On the 35th floor of the Equitable Center in Midtown Manhattan, a high-stakes chess match with a prize of $1.1 million was being played in earnest. It was May 11, 1997.
World chess champion Garry Kasparov, to this day considered one of the greatest chess players of all time, furrowed his brow as Game 6 – the last game in this match – went on. Then, he stood up and walked away, conceding the game to his opponent: IBM supercomputer Deep Blue.
Over 9 days, man competed against the machine. The machine won.
That globally publicized event 25 years ago, the first time a computer had prevailed against a world chess champion, showcased one of the greatest accomplishments in artificial intelligence since the 1950s.
But today’s computer chess engines, with increases in computing power and programming techniques, can outplay Deep Blue. How? They are powered by AI that learns while Deep Blue had relied mainly on a programmed understanding of chess.
This watershed moment in 1997 not only cemented IBM’s status as an AI innovator, but it led to a leap forward: the Watson supercomputer, which used machine learning and natural language processing to defeat Jeopardy champions Ken Jennings and Brad Ritter in 2011. IBM's next Grand Challenge started in 2012 with the development of Project Debater, a computer that could take on expert human debaters. (See accompanying story.)

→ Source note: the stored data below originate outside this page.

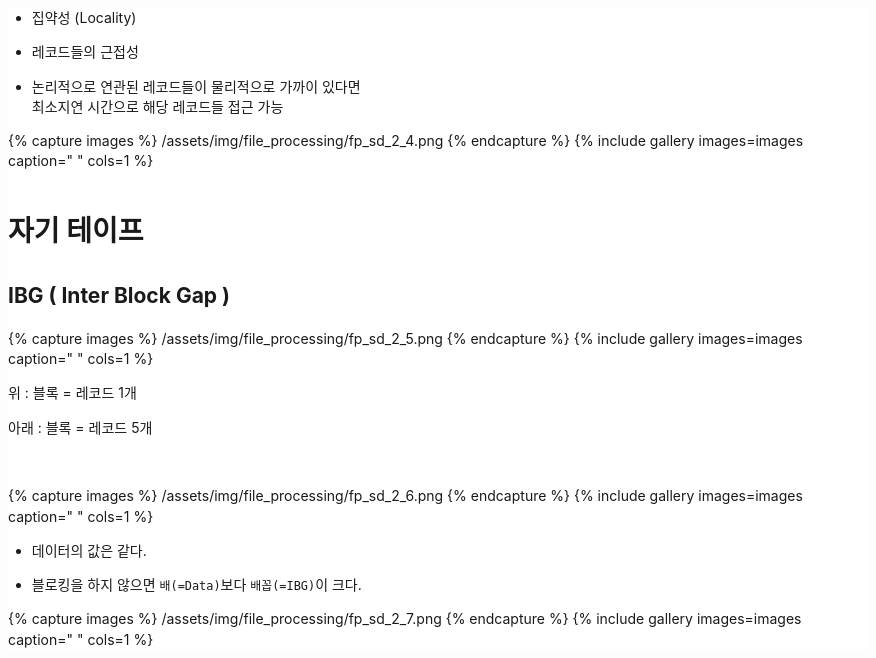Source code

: 
* 집약성 (Locality)

* 레코드들의 근접성

* 논리적으로 연관된 레코드들이 물리적으로 가까이 있다면 <br> 최소지연 시간으로 해당 레코드들 접근 가능

{% capture images %}
    /assets/img/file_processing/fp_sd_2_4.png
{% endcapture %}
{% include gallery images=images caption=" " cols=1 %}



# 자기 테이프

## IBG ( Inter Block Gap )


{% capture images %}
    /assets/img/file_processing/fp_sd_2_5.png
{% endcapture %}
{% include gallery images=images caption=" " cols=1 %}

위 :  블록 = 레코드 1개

아래 : 블록 = 레코드 5개


<br>


{% capture images %}
    /assets/img/file_processing/fp_sd_2_6.png
{% endcapture %}
{% include gallery images=images caption=" " cols=1 %}

* 데이터의 값은 같다. 

* 블로킹을 하지 않으면 `배(=Data)`보다 `배꼽(=IBG)`이 크다. 


{% capture images %}
    /assets/img/file_processing/fp_sd_2_7.png
{% endcapture %}
{% include gallery images=images caption=" " cols=1 %}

“There’s been a huge increase in the capability of AI systems since 1997,” Deep Blue co-creator Murray Campbell told AI Business. “It’s mostly driven by the rise of machine learning.”
Over the last 10 to 15 years in particular, deep learning and neural networks have driven almost all of the attention and value in AI, he said. This includes game playing programs such as DeepMind’s AlphaGo software that beat the world Go champion Lee Sedol in 2016.